Set a corporate or database ID for the molecule and optionally other details for the molecule. The ID should be database identifier for the molecule, for example: 2083 (for PubChem) or DB01001 (for DrugBank).

One or more additional optional arguments DB_NAME, URL and DETAILS can also be given (separated by spaces). DB_NAME should be the name of the database (for example, PubChem or DrugBank). The URL should be a URL of a page giving details of the ligand a the database (for instance, https://pubchem.ncbi.nlm.nih.gov/compound/2083). DETAILS can be used for any other information (for example, "Corporate Compound Database - internal access only").

The ID will be shown in buster-report output. Future reporting tools will display all the information.

As an example, when producing a restraint dictionary for the PDB component VIA information about the DrugBank entry for Sildenafil from https://go.drugbank.com/drugs/DB00203 can be added:

$ grade2 --PDB_ligand VIA --database DB00203 DrugBank https://go.drugbank.com/drugs/DB00203

Note how grade2 options can be abbreviated when there is no ambiguity with other options. The information provided will be included in the output restraint CIF dictionary in the in gphl_chem_comp_database the CIF data category:

loop_
_gphl_chem_comp_database.comp_id
_gphl_chem_comp_database.id
_gphl_chem_comp_database.database
_gphl_chem_comp_database.url
_gphl_chem_comp_database.details
VIA     VIA      PDB                                   https://www.rcsb.org/ligand/VIA "RCSB PDB"
VIA     VIA      PDB https://www.ebi.ac.uk/pdbe-srv/pdbechem/chemicalCompound/show/VIA       PDBe
VIA DB00203 DrugBank                             https://go.drugbank.com/drugs/DB00203          .

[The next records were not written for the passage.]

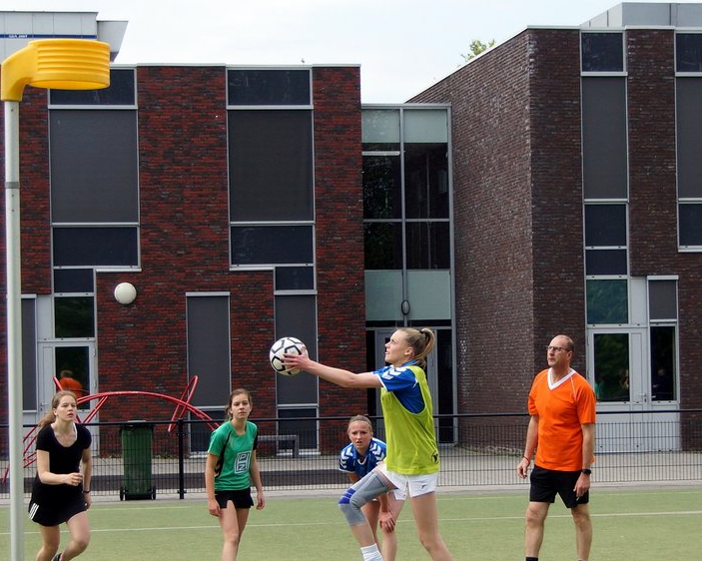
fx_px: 1489
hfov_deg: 26.3
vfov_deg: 21.3
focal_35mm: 72
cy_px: 330
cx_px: 195
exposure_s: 1/1600
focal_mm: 35
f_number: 4.5
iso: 250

For more information please see the section Database Information in output CIF Restraint Dictionary.

Please note that if you want to add information about more database entries then further --database_id options can be specified. For instance to add information about the Wikipedia page:

$ grade2 --PDB_ligand VIA --database DB00203 DrugBank https://go.drugbank.com/drugs/DB00203 \
  --database . Wikipedia https://en.wikipedia.org/wiki/Sildenafil

-X, --no_extra

By default the output restraint dictionary CIF file will have many extra Grade2-specific items, for instance giving source of restraint values. Use the --no_extra to turn off the extra Grade2-specific items.

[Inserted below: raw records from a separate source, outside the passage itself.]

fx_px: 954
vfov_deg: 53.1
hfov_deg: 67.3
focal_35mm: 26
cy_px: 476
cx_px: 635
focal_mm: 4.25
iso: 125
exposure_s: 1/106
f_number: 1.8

--itype {cif,sdf,mol,mol2,smi}

Format for the --in input file, selected from allowed list. By default, the format is detected from the filename extension and file contents (please see the section above for more details).

--rcsb

For the --PDB_ligand option download first from the RCSB site https://files.rcsb.org/ligands/ rather than from PDBeChem.

--debug

The --debug option turns on debug-level terminal output. The STDOUT output written by Grade2 will then include a large number of lines starting DEBUG:. These are not intended to be intelligible by end users but instead are useful to the program developers. You should only use the --debug option if reporting problems with Grade2.

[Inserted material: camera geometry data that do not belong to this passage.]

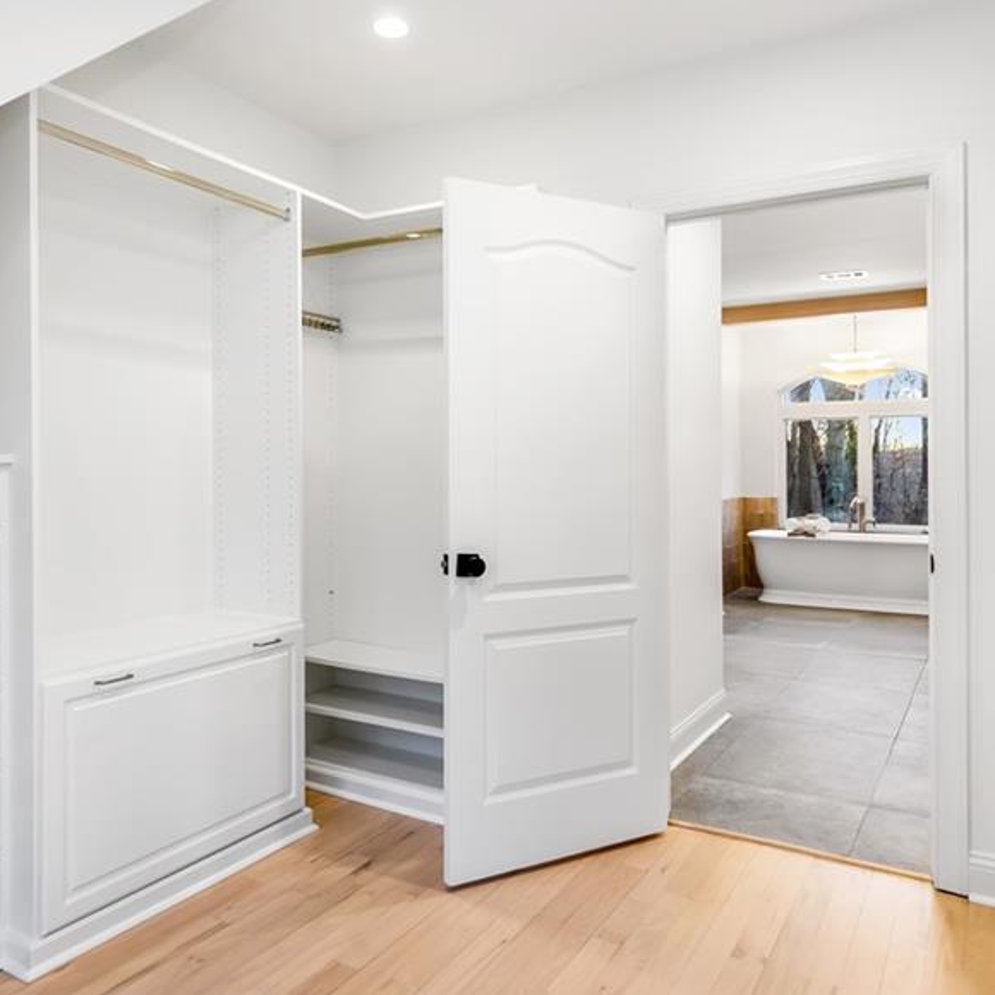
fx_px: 805
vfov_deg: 63.4
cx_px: 475
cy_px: 471
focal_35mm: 25
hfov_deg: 63.4
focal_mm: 11
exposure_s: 1/60
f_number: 3.2
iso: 400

Optional arguments for setting atom IDs (aka atom names)

-R, --rdkit_canonical_atom_ids

Sets the atom IDs from the RDKit canonical SMILES order. This means will get the same atom IDs regardless of the input atom order.

This option is explained and demonstrated in the Atom Naming chapter.

--inchi_canonical_atom_ids

Set InChI-canonical atom IDs. These are "universal" but rather ugly.

This option is explained and demonstrated in the Atom Naming chapter.

--no_aa_labels

This option turns off recognizing amino acids and setting atom IDs to N CA C O OXT CB. Please see Setting atom IDs for amino acids for more details.

--aa_loose

extends setting atom IDs to "exotic" amino acids, such as N-modified and beta amino acids. Please see Setting atom IDs for "exotic" amino acids for more details.